The Copenhagen UN Climate Summit was a failure--acknowledged to be such by everyone but the most extreme spinmeisters. This has resulted in a lot of wound-licking, rethinking, recalibrating, and re-conspiring. What to do next? Where do our erstwhile planet saviours go from here?
One interesting discussion thread has been a critical condemnation of democracy which is being blamed for an intrinsic inability to deal with the threats facing mankind. This is an development--ironic to the Christian--but almost inevitable in the West. Post-Enlightenment Unbelief has sought to ground everything upon the ultimacy of human reason, and in particular reason as grounded in the scientific method and informed by the certain and infallible knowledge which rationalistic science is believed to produce.

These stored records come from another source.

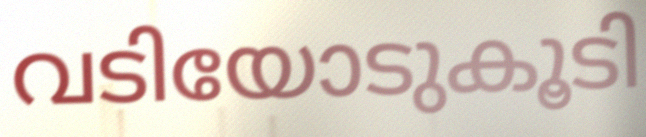
വടിയോടുകൂടിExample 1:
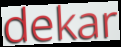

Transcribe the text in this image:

dekar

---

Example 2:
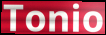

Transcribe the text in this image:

Tonio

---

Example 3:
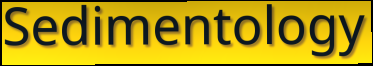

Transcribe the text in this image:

Sedimentology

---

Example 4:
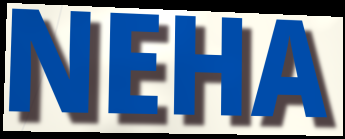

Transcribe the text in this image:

NEHA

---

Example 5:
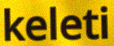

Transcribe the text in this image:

keletiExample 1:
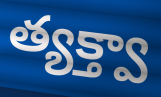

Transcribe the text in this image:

త్యక్త్వా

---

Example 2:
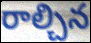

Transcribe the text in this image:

రాల్చిన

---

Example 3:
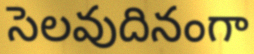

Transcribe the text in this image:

సెలవుదినంగా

Western democratic political ideology has itself been grounded in this world-view. The reasoning individual is the ultimate individual. Rationalistic science is so powerful, so transcendently truth-giving that a reasoning individual can discover truth just as effectively, if not more effectively, than governments. The ideological foundations for modern Western democracies rest upon millions of supposedly rational, scientifically informed, and therefore enlightened individuals.
But, and here is the paradox, in every truth system or philosophical system some truths are necessarily more fundamental than others. Some principles are axiomatic; some knowledge is so basic that it relegates other principles and knowledge down a pecking order (subjugated to a realm of opinion, beliefs, desires, wishes). It is inevitable that societies grounded upon rationalistic science will end up making some beliefs more fundamental than others. When that happens, the holders or discoverers or protectors of this more fundamental knowledge will assert themselves as the true philosopher kings who alone are wise enough to rule society.

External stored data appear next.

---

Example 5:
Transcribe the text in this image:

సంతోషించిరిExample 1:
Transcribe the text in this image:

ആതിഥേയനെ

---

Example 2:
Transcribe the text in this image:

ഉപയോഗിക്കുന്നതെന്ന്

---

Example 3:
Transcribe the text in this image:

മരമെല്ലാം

When that point is reached, democracy as a political ideology will be passed its use-by-date. It is no accident that those who espouse democratic ideals most fervently also tend to see themselves as elites, as superior, as natural leaders. The input of the people is welcomed, as long as the people agree with us. If not, we--the enlightened ones--will tell the masses what they really ought to be doing and thinking. Being part of an elite means that one really does know what is best for ordinary men and women.

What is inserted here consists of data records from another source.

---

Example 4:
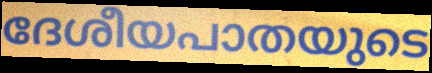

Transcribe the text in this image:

ദേശീയപാതയുടെ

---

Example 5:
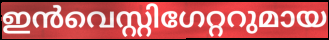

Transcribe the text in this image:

ഇൻവെസ്റ്റിഗേറ്ററുമായ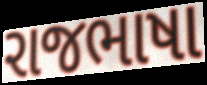
રાજભાષા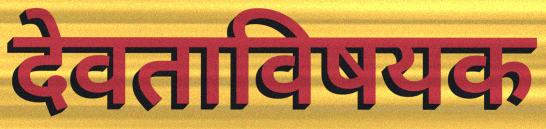
देवताविषयक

It is unsurprising, therefore, that global warming "scientists" and their political advocates have begun concluding, in the light of the failure of Copenhagen, that democracy is now part of the problem. Nico Stehr (Karl Mannheim Professor of Cultural Studies, Zeppelin University, Germany )and Hans von Storch (Professor of Meteorology, University of Hamburg, Germany) recently wrote an article in Der Spiegel tracing this latest development in the saga. The argument, as they describe it, runs like this:
Democracy, an emerging argument holds, is an inappropriate and ineffective political system to meet the challenges of the consequences of climate change in politics and society, particularly in the area of necessary emission reductions. Democratically organized societies are too cumbersome to avoid climate change; they act neither timely nor are they responsive in the necessary comprehensive manner. The "big decisions" to be taken need a strong state. The endless debate should end. We have to act -- that is the most important message. And that is why democracy in the eyes of these observers becomes an inconvenient democracy.
In another historical context, decades ago, Friedrich Hayek pointed to the paradoxical development that follows scientific advances; it tends to strengthen that view that we should “aim at more deliberate and comprehensive control of all human activities”. Hayek pessimistically adds “It is for this reason that those intoxicated by the advance of knowledge so often become the enemies of freedom”.
Copenhagen shows not the failure of climate "science" but the inability of democracies to cope with the apocalyptic end of the planet. Since climate science provides ostensibly infallible and certain knowledge, the lesser views, opinions, beliefs, and knowledge of millions of subjects and citizens must be discarded; democracy itself has become part of the problem. Saving the planet is more important than human freedom.
Note well: you can only get to this point if your starting assumption is that scientific rationality is infallible and absolute. But, since Western democracies are built upon that assumption, they will find it rather hard to demur when "science" concludes that democracies are problematic and have to done away with.
2 comments:
It took about a month after Copenhagen. They seem to be a bit slow.
To be fair, I had heard that Gaia called for an obligatory 30 days of mourning. And for the secularists amongst the climate "science" illuminati there was at least three weeks of shock to overcome.